Key Financial Ratios

Financial Leverage and Coverage Ratios

Particulars 2019 2018
Debt Equity Ratio 0.40 0.54
Interest Coverage Ratio 2.04 -2.28

The Debt Equity ratio is 0.40 in 2019 in comparison to 0.54 in 2018 signifying increase in internal accrual and lower debt during 2019. Interest Coverage ratio has improved to a healthy 2.04 in 2019 due to better financial performance in 2019.

Liquidity Ratio

Particulars 2019 2018
Current Ratio 0.78 0.72

The Current ratio has improved to 0.78 in 2019 from 0.72 in 2018.

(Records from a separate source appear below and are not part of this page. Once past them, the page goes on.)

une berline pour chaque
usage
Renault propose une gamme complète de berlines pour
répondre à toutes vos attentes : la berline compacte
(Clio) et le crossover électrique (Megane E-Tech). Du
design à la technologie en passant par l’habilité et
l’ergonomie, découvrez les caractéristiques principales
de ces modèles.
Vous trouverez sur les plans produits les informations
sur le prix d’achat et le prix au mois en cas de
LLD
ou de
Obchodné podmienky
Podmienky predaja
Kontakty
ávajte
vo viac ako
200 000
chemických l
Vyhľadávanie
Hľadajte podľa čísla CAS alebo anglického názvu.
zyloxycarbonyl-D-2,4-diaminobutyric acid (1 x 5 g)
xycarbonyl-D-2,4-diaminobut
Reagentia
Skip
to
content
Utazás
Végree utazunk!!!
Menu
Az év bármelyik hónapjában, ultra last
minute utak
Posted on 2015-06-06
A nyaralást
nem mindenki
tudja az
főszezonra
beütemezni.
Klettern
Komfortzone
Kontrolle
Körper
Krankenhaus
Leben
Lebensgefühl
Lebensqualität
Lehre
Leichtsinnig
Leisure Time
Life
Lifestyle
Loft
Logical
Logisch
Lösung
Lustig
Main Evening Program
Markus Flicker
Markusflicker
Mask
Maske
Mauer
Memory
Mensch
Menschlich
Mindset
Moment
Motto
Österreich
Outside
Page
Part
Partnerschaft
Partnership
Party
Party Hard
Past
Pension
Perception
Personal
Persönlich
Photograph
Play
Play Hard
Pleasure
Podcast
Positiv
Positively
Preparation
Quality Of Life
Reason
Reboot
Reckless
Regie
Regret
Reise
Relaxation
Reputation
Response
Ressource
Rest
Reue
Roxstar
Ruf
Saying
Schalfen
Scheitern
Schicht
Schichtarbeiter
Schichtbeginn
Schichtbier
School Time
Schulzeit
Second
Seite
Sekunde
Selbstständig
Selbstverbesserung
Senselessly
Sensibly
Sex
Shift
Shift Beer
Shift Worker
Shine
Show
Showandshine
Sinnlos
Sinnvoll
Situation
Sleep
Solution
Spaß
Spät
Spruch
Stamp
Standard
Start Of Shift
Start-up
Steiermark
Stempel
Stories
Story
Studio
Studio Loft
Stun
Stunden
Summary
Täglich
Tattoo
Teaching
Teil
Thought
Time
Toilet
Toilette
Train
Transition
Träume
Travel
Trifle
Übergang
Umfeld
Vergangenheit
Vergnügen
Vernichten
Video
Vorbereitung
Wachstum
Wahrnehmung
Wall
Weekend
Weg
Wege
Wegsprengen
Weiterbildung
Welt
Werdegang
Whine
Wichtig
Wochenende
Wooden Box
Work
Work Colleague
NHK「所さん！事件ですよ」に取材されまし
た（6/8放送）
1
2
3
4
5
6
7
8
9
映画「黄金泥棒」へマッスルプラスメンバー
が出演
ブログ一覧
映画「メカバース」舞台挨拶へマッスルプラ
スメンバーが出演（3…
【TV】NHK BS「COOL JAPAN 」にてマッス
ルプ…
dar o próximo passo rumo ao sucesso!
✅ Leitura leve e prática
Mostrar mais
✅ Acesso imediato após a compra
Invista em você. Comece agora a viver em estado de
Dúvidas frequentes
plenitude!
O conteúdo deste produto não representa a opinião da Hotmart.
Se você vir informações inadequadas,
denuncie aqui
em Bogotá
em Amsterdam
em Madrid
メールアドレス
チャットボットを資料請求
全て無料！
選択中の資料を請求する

Debtor Turnover Ratio Turnover Ratios

Particulars 2019 2018
Debtors Turnover* 1.80 2.07

* Debtors include Receivable under barter transactions

The Debtor turnover ratio has decreased in 2019 in comparison to 2018.

Profitability Ratios

Particulars 2019 2018
Operating Margin 12.4% -11.0%
Net Margin 4.9% -19.7%
Return on Net Worth 4.9% -28.9%

The Profitability ratios have improved considerably following the turnaround in the Companys financial results during financial year 2019.


Statements in the Management Discussion and Analysis report relating to the outlook of the Companys business may differ from the actual results. Important factors that could make a difference to the Companys operations include market factors, government regulations, developments within the country and abroad and other such factors.